Israel then can afford to concede to the Palestinians their fair share of the water that it has exploited for so long. To be sure, there are vested and political interests who would oppose such an act. Many in the Israeli water establishment seem to have gotten used to the notion that these waters are theirs. The right wing can be expected to resort to scare tactics about Israelis going thirsty and their landscape turning into a wasteland. There are also Israeli strategists who claim that if Palestinians took control of the headwaters of the western and northeastern aquifers they would severely pollute and dry up the extensions of the aquifers in Israel. To ward off such an outcome, they call for the retention of a strip of the West Bank along the western and northern borders with Israel that amounts to 20% of the area of the region. (Imagine if such expansionist thinking were to prevail with respect to the hundreds of shared joint water sources around the world.)
Fortunately, there are also countervailing trends. Water in Israel has been losing its status as an emotional issue. That status is said to have been engendered by the water's link to agriculture which early Zionists saw as a source of redemption of, and rootedness in, the land. But things have changed. Today Israel is 90% urban; agriculture contributes less than 3% of the GDP and employs nearly the same percentage of the labor force; agricultural operations are mostly mechanized; and a good deal of agricultural labor is done by Palestinians.
It is difficult to fathom how agriculture under these circumstances can be a source of redemption or rootedness, except perhaps as an atavistic reflex among a few and among the small minority engaged in it. The ideology of redemption has come under scrutiny in Israel itself. For instance, a 1991 editorial in the Jerusalem Post "What to Do About Water" dubbed that ideology "anachronistic," and "irrelevant in a sovereign state." In a similar vein, an increasing number of Israeli water experts have begun to advocate that water be viewed as an economic resource, and be subject to economic, rather than political, calculus.
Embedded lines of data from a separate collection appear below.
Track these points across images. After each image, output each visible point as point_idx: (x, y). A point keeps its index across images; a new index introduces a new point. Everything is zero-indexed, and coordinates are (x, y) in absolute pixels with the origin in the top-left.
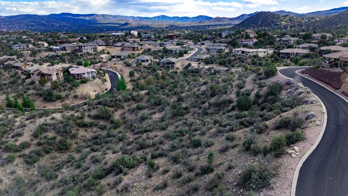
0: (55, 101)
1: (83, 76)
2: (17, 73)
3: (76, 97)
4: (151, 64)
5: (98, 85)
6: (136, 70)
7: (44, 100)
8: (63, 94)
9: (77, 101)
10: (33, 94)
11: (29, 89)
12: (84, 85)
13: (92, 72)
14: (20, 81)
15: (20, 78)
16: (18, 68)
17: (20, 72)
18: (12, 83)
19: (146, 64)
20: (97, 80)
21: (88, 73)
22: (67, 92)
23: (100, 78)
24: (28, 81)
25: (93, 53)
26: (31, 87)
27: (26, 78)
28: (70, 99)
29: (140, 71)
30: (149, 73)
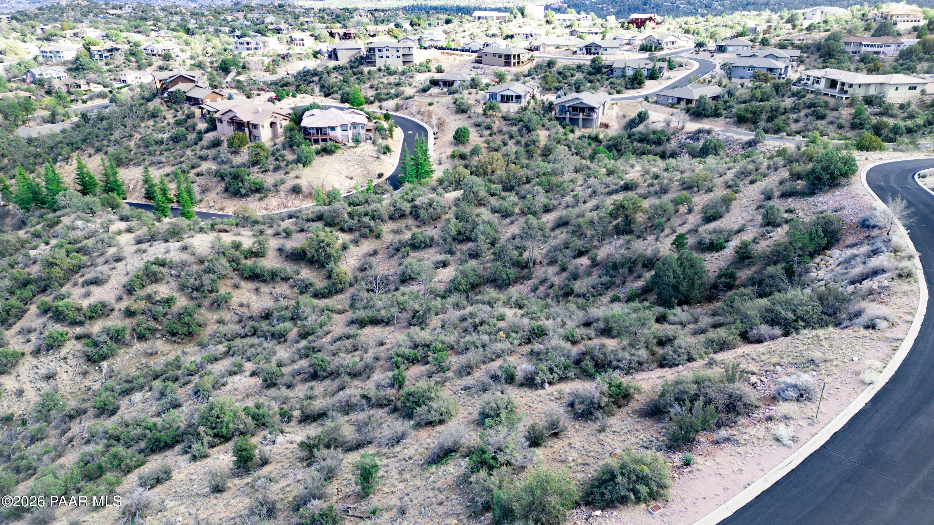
0: (245, 195)
1: (332, 133)
2: (191, 116)
3: (296, 190)
4: (525, 109)
5: (362, 162)
6: (477, 125)
7: (226, 190)
8: (269, 179)
9: (297, 202)
10: (209, 172)
11: (204, 158)
12: (326, 158)
13: (355, 125)
14: (192, 136)
15: (194, 127)
16: (196, 102)
17: (198, 112)
18: (176, 139)
19: (512, 108)
20: (367, 148)
21: (344, 127)
22: (279, 176)
23: (374, 143)
24: (210, 136)
25: (400, 69)
26: (212, 152)
27: (207, 131)
28: (282, 194)
29: (489, 128)
30: (511, 137)
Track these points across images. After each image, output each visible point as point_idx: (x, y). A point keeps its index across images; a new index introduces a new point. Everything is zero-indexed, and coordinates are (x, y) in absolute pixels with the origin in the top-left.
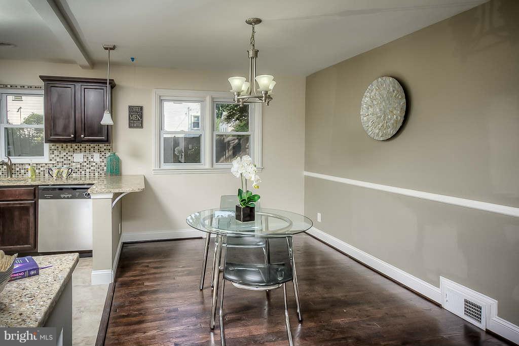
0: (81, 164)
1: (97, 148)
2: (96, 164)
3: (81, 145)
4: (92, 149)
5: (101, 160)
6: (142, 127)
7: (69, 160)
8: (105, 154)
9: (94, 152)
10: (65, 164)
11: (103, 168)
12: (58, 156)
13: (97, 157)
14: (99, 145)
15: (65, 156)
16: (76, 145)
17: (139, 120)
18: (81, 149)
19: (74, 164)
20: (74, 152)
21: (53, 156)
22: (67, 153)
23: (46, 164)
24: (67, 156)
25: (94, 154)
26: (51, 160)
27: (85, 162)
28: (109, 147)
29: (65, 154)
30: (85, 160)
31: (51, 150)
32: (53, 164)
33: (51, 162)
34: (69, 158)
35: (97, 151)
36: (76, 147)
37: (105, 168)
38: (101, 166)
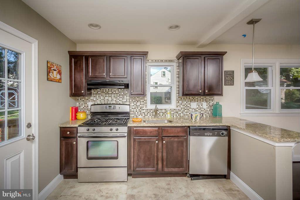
0: (195, 109)
1: (204, 99)
2: (204, 109)
3: (195, 97)
4: (202, 100)
5: (207, 107)
6: (233, 85)
7: (188, 107)
8: (210, 103)
9: (203, 101)
10: (185, 109)
11: (208, 112)
12: (181, 104)
13: (205, 105)
14: (206, 97)
15: (185, 104)
16: (192, 97)
17: (232, 80)
18: (195, 100)
19: (191, 109)
20: (191, 101)
21: (179, 104)
22: (187, 103)
23: (175, 109)
24: (187, 104)
25: (203, 103)
26: (177, 107)
27: (198, 108)
28: (212, 99)
29: (186, 103)
30: (198, 107)
31: (177, 100)
32: (179, 109)
33: (177, 108)
34: (188, 105)
35: (204, 101)
36: (192, 99)
37: (210, 112)
38: (207, 111)
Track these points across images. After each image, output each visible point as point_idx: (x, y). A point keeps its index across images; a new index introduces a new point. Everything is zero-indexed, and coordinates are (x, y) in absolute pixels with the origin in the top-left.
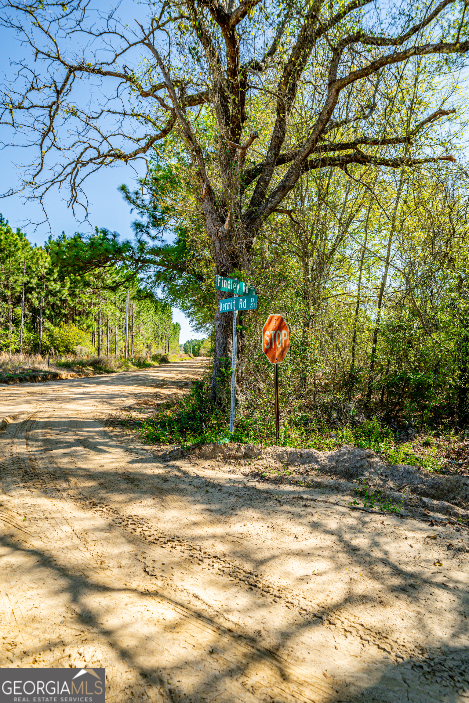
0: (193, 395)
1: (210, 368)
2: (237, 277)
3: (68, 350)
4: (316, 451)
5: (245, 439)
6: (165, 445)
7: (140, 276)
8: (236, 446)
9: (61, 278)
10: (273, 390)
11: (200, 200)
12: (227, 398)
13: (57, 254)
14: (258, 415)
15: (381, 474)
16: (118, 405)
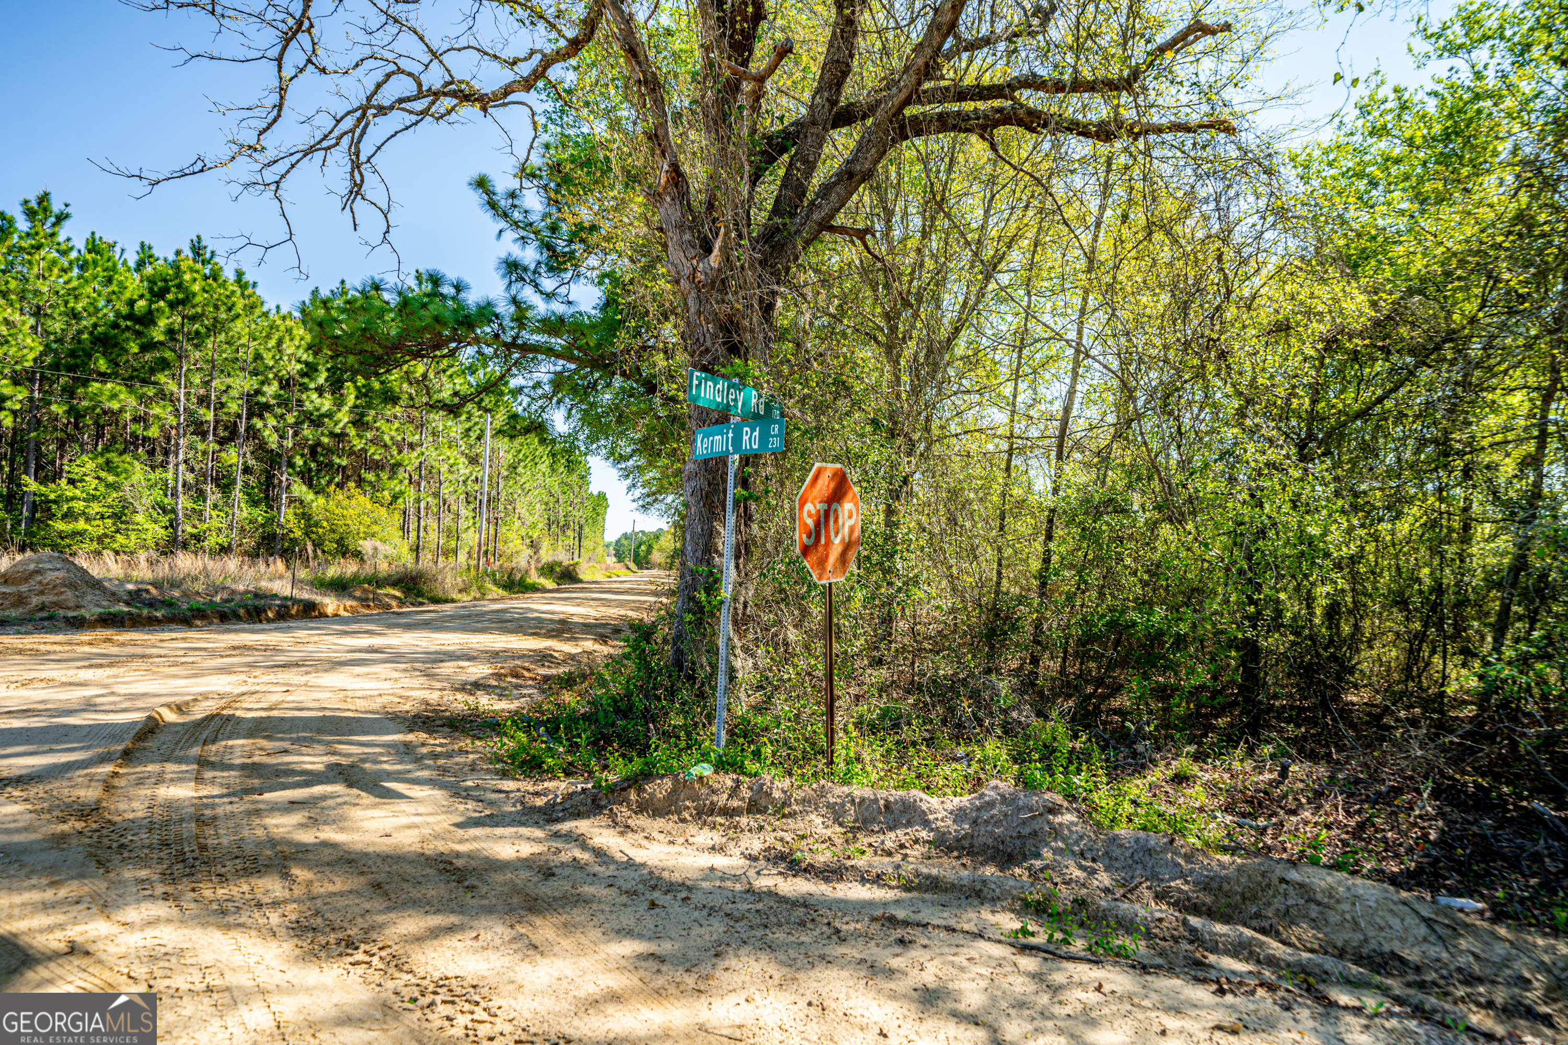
0: (626, 656)
1: (671, 593)
2: (737, 375)
3: (344, 550)
4: (922, 795)
5: (752, 767)
6: (554, 778)
7: (514, 383)
8: (729, 783)
9: (336, 385)
10: (818, 646)
11: (655, 196)
12: (710, 664)
13: (320, 324)
14: (782, 706)
15: (1082, 854)
16: (447, 678)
The fading of the emotional symbolism of water should give the Israeli government a freer hand to make the necessary compromises on the water front, should it become so inclined.
Summary of Indices of the Israeli-Palestinian Water Gap


Consumption per capita:

Aggregate:
100 Palestinian, 300-400 Israel

Domestic:
100 Palestinian, 300-400 Israel


Price per cubic meter:

Absolute:
Domestic
100* Palestinian, 100 Israel


Agriculture
100 Palestinian,80 Israel


Relative to GNP /capita:
Domestic
100* Palestinian, 12 Israel


Irrigated agriculture:
Land area per capita
100 Palestinian, 400 Israel

Irrigated/ cultivated
100 Palestinian,1000 Israel

Irrigated/ irrigable
100 Palestinian,400-600 Israel


• Palestinian consumers pay in absolute tenns three times as much as the settlers who pay subsidized prices, or more than 20 times in relative tenns.